** TASK REQUIREMENTS **
Every line below must be reproduced exactly; no pictures are to be included.

** DATASET EXCERPT **

· · · ·

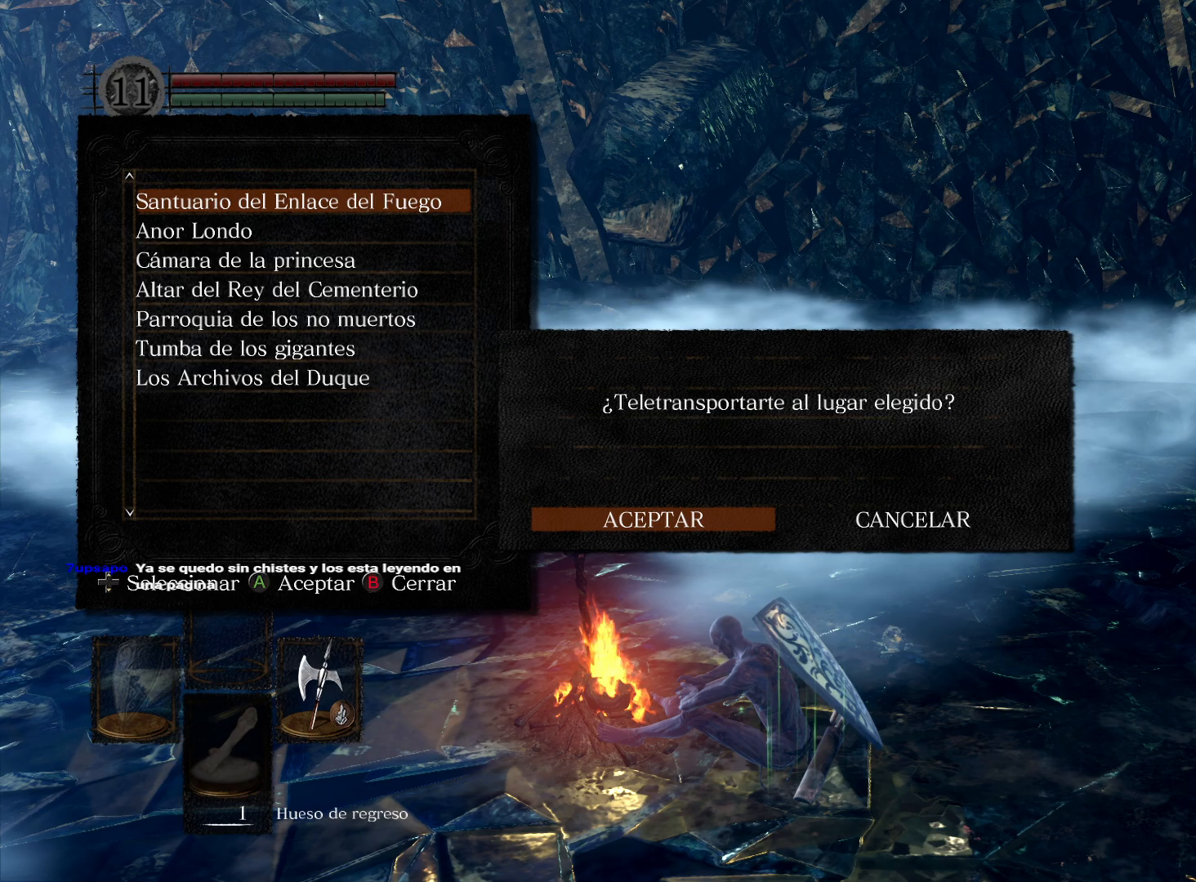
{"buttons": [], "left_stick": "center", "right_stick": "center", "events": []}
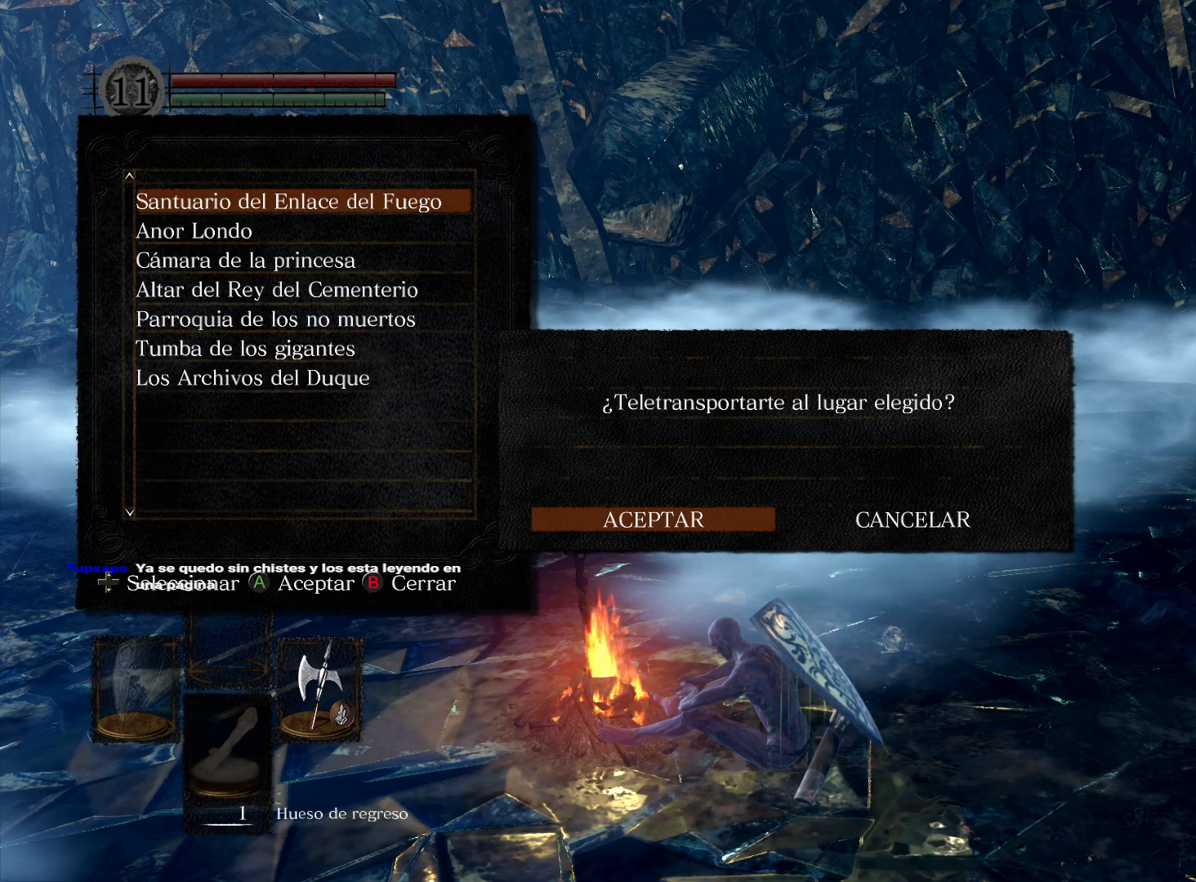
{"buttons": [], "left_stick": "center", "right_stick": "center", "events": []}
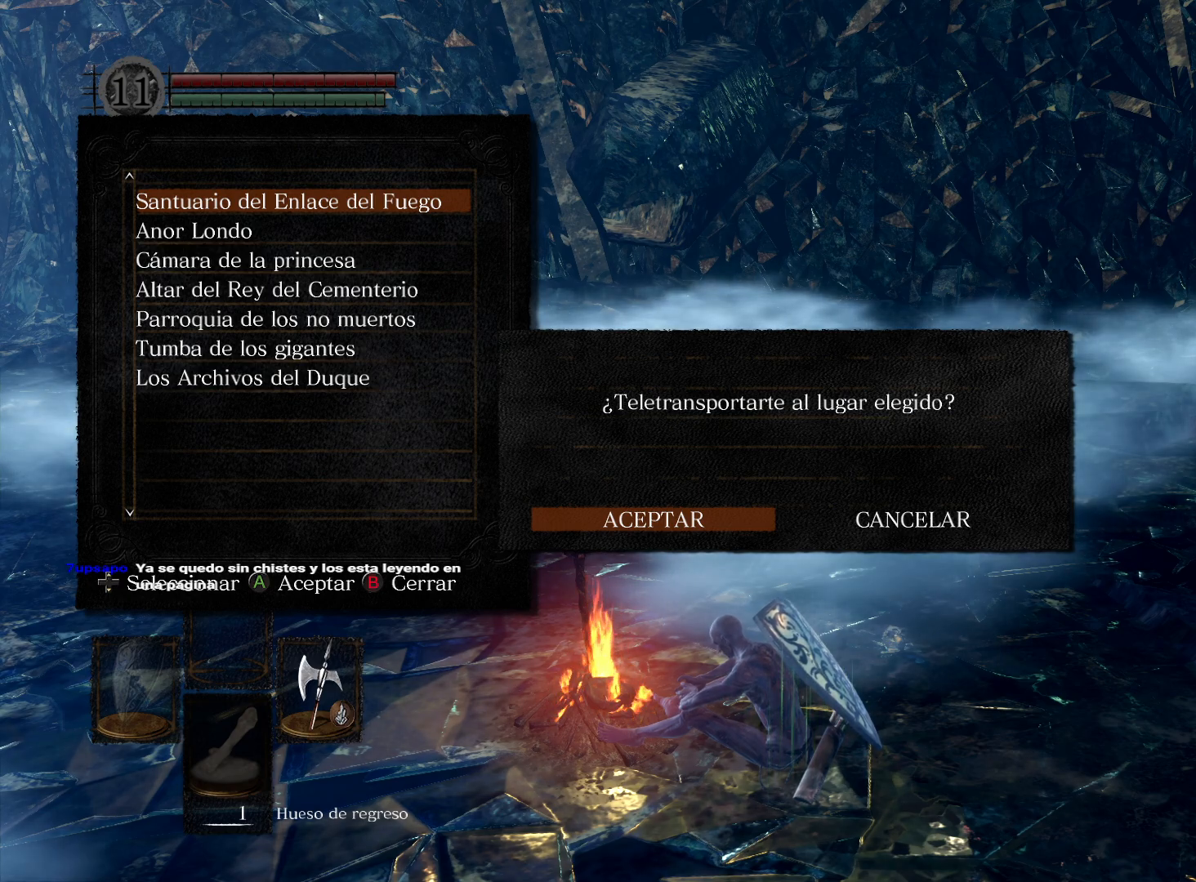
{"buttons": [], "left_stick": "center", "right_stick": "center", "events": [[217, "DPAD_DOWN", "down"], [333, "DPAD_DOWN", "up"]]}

· · · ·

** SOLVED EXERCISE **
{"buttons": [], "left_stick": "center", "right_stick": "center", "events": []}
{"buttons": [], "left_stick": "center", "right_stick": "center", "events": []}
{"buttons": [], "left_stick": "center", "right_stick": "center", "events": [[217, "DPAD_DOWN", "down"], [333, "DPAD_DOWN", "up"]]}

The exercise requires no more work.